Glomerulonephritis is the result of an inflammatory response to antigens, leading to tissue damage. Although the specific antigens responsible for the development of glomerulonephritis are often unknown, they can be classified according to their primary origin, that is, whether the kidney itself (kidney antigens) serves as their source or the source is outside the kidney (non-targeted antigens). To trigger the development of glomerulonephritis, the non-targeted antigens (with or without antibodies) should eventually end up inside the kidney: in the mesangium of the glomerulus, in the basal membrane or on the subendothelial side of the basal membrane. The further nature of histological damage in glomerulonephritis depends on the location of antigens and the type of immune response that causes its deposition.

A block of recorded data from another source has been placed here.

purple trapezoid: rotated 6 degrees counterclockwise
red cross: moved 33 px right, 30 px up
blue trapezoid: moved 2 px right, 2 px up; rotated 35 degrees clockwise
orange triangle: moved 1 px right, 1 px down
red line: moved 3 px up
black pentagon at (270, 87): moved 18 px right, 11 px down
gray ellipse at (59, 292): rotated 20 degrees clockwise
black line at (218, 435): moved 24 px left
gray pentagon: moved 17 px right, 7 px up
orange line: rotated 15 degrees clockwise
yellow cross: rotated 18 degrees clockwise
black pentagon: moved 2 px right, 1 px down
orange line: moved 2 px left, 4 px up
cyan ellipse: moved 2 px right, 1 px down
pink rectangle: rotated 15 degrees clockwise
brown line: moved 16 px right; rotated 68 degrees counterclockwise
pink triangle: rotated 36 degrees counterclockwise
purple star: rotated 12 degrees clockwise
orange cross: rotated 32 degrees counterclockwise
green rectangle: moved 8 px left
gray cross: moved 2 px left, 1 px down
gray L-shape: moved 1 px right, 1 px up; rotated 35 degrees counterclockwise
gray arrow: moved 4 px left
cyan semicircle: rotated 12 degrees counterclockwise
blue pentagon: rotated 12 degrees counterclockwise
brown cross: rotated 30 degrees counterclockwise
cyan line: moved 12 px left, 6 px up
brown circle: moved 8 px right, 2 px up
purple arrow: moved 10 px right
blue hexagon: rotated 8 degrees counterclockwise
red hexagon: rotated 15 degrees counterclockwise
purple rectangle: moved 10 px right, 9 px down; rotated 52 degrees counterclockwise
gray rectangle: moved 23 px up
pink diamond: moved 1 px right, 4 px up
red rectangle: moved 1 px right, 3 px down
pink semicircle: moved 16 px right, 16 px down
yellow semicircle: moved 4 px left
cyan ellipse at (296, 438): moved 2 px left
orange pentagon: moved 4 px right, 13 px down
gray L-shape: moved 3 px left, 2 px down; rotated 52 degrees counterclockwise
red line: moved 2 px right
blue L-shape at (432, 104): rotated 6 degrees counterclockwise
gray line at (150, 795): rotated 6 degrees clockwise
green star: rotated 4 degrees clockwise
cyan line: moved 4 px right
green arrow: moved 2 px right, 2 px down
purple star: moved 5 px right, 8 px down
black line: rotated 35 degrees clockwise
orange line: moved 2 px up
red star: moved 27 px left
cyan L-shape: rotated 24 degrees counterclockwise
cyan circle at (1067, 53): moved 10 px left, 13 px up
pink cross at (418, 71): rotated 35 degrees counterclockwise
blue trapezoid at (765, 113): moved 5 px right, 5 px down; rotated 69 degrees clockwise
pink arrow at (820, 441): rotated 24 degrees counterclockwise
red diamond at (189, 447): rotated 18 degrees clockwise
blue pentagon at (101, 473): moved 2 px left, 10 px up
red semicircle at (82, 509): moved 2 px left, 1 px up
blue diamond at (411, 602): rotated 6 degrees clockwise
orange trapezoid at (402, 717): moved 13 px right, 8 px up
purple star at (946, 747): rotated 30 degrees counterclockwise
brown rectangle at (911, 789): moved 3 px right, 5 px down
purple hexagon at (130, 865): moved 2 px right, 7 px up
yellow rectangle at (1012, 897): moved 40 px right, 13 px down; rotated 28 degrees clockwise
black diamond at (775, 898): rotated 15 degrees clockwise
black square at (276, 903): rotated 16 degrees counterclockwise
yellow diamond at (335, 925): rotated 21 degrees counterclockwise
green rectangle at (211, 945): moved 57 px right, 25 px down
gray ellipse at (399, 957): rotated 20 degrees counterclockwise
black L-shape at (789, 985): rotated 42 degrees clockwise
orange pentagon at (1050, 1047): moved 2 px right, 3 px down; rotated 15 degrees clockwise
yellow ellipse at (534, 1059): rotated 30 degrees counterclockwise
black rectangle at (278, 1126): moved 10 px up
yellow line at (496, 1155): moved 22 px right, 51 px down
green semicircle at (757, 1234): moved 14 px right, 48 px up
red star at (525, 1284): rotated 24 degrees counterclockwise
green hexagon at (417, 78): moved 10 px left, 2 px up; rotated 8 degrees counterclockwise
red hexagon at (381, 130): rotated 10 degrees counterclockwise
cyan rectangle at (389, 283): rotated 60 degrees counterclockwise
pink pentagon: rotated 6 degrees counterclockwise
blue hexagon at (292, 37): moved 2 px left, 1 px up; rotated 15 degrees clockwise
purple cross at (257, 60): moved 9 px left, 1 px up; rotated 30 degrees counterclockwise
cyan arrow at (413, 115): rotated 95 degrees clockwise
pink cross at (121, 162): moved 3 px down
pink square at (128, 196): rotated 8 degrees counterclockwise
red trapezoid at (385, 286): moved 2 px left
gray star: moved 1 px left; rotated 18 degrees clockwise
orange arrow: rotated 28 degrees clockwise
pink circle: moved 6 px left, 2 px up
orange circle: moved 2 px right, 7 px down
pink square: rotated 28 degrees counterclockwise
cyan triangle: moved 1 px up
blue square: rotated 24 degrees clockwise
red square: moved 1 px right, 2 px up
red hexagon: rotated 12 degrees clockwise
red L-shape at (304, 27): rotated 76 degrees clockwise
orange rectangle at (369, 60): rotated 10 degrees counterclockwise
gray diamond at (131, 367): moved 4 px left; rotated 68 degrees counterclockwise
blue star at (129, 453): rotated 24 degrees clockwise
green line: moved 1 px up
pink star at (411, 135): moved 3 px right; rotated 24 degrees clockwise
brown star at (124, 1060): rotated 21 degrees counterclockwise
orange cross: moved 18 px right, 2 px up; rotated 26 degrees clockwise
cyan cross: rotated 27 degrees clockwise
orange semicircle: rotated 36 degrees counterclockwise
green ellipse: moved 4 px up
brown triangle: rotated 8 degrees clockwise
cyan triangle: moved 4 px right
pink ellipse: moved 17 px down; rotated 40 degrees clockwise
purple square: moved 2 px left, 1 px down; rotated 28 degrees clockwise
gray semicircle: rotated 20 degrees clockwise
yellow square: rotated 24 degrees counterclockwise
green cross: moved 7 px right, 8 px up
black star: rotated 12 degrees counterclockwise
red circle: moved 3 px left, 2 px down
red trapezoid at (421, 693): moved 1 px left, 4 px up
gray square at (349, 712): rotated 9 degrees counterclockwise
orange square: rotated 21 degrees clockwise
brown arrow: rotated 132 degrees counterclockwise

Two immunopathological variants of glomerulonephritis development are possible. One of them arises as a result of the interaction of autoantibodies with autoantigens - the protein components of the renal tissue, mainly the basal membrane of the wall of the glomerular capillaries. These complexes are formed and located directly on the basal membrane of the glomerulus, causing it to damage (antibody, caused by autoantibodies to the basal membrane of the glomerulonephritis glomerulus). In the second variant, the formation of immune complexes occurs in the blood due to binding of antibodies to extrarenal and extra-lute antigens. Initially, these immune complexes circulate in the blood, then precipitate on the basal membranes of the glomerular capillaries and cause their damage (immunocomplex glomerulonephritis).
It has been established that up to 75-80% of glomerulonephritis is caused by immune complexes, less than 10% is associated with antibodies to the basal membrane of the glomeruli.
The same immunological reactions that induce glomerulonephritis can cause damage to the tubular cells, vessels. The result of such an impact is a monocular or neutrophil infiltration of the interstitial kidney and the development of the inflammatory process, which is united by the concept of tubulointerstitial nephritis. The latter can be caused by autoantibodies to the tubular basement membrane, immune antigen-antibody complexes, cell-mediated immune responses. In some cases, tubulointerstitial nephritis accompanies glomerulonephritis, in other cases there are no changes in the glomeruli and tubulointerstitial nephritis exists as an independent disease.